Peanut Recall! Check Your Cupboards
Lately, peanuts have been causing some trouble. In January 2009, the FDA posted the Peanut Corporation of America's (PCA) nationwide recall of peanut products processed by its Blakely, GA plant. The recall was in reaction to a Salmonella outbreak, but also follows on the heels of heightening fears about fatal peanut allergies. Before anything else, below are the details of the peanut recall. If you have any products that you think might fall under the recall, please get rid of or return them immediately.
- The recall includes all peanut products manufactured at the Blakely, GA plant since January 1, 2007. (This plant is now closed.)
- These products were sent to most states, Saskatchewan in Canada, Korea, and Haiti.
- A very large range of products, including cookies, crackers, pet food, cereal, ice cream, and candy may be contaminated.

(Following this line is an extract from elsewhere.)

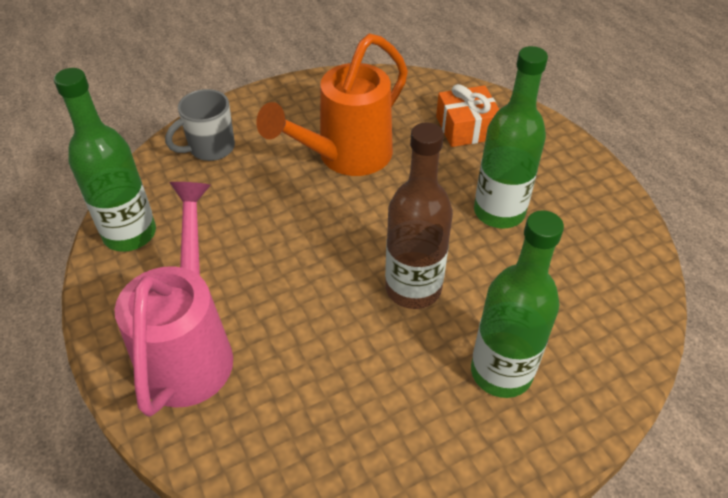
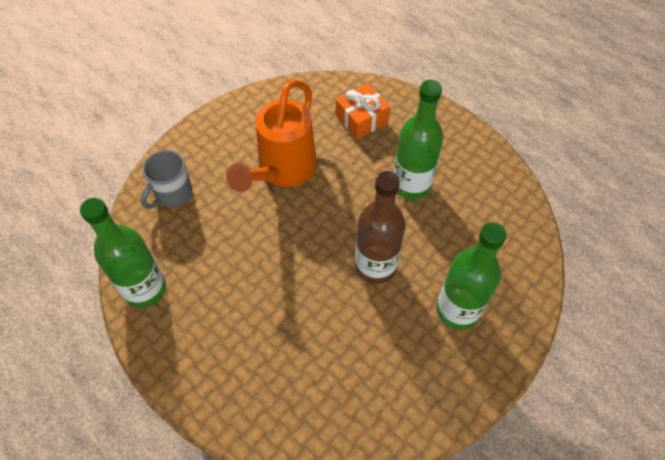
camera: 20 degrees left, 10 degrees up
pink watering can [115,182,233,417] -> none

- You can check a frequently updated affected product database at http://www.accessdata.fda.gov/scripts/peanutbutterrecall/index.cfm.

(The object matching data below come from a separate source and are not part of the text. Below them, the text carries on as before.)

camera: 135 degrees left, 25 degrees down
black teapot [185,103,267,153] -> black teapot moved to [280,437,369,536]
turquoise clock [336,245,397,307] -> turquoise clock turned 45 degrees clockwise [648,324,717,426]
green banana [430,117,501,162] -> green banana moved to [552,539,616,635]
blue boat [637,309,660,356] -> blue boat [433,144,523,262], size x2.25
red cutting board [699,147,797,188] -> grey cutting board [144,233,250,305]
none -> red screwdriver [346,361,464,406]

If there is any product that you are uncertain about, please avoid its contact with people and pets, and wash any hands that may have accidentally touched one of these products. Salmonella can cause serious illness in infants, the elderly, and anyone with a weakened immune system. Some symptoms are nausea, vomiting, and abdominal pain. It is advisable to be suspect of any food item in your home. Many of the potentially contaminated products can be evaluated by the expiration date and Universal Product Code (UPC). For example, in February, Midwest Ice Cream announced its own recall of Meijer's Candy Bar Swirl ice cream in response to the PCA's expanded recall. It includes 56 ounce squares with a date of January 6, 2010 or earlier, and half gallons dated September 8, 2009 or earlier, both with UPC 4125000167. This information is found right on the product packaging. As mentioned, the recall was preceded by several years of increasing fear about peanut allergies. There is public debate about the seriousness of these fears. Some people are keeping all peanut products out of their homes, while others are blogging about the "overreaction." Whatever your feelings about the risks of eating peanuts, the peanut allergy itself is nothing to take lightly. A peanut allergy affects the immune system so that exposure to certain peanut proteins might cause anything from mild skin reactions, to vomiting, to anaphylaxis, a life-threatening constriction of the airways. Any contact - even as indirect as food being exposed to peanuts during processing - can trigger the allergy. Peanut allergies are thought to affect 1.5 million people in the United States, and account for 80% of anaphylactic shock annually. The recall and allergy fear have lead to an aversion that peanuts don't really deserve. Without Salmonella or allergic reactions, the peanut is actually a convenient and healthy food. Interestingly, peanuts are a part of the legume, or dried bean, family, and are not nuts at all. They are full of protein (more than any nut or other legume), vitamins, minerals, unsaturated fats, fiber, and no cholesterol! Research has indicated that eating peanuts can reduce the chance of heart disease. Below are just a few of health benefits within one ounce of dry roasted, salted peanuts (showed as percent of recommended daily value):
- Dietary Fiber - 9%
- Folate - 10%
- Iron - 4%
- Magnesium - 13%
- Potassium - 5%
- Protein - 13%
- Selenium - 3%
- Vitamin B6 - 4%
- Vitamin E - 16%
For the time being, peanut consumption may understandably decline. But you and your family could continue to enjoy your favorite peanut foods if you make the switch to whole, unprocessed peanuts and peanut butter. This is the best way to avoid contamination, and stay healthy at the same time.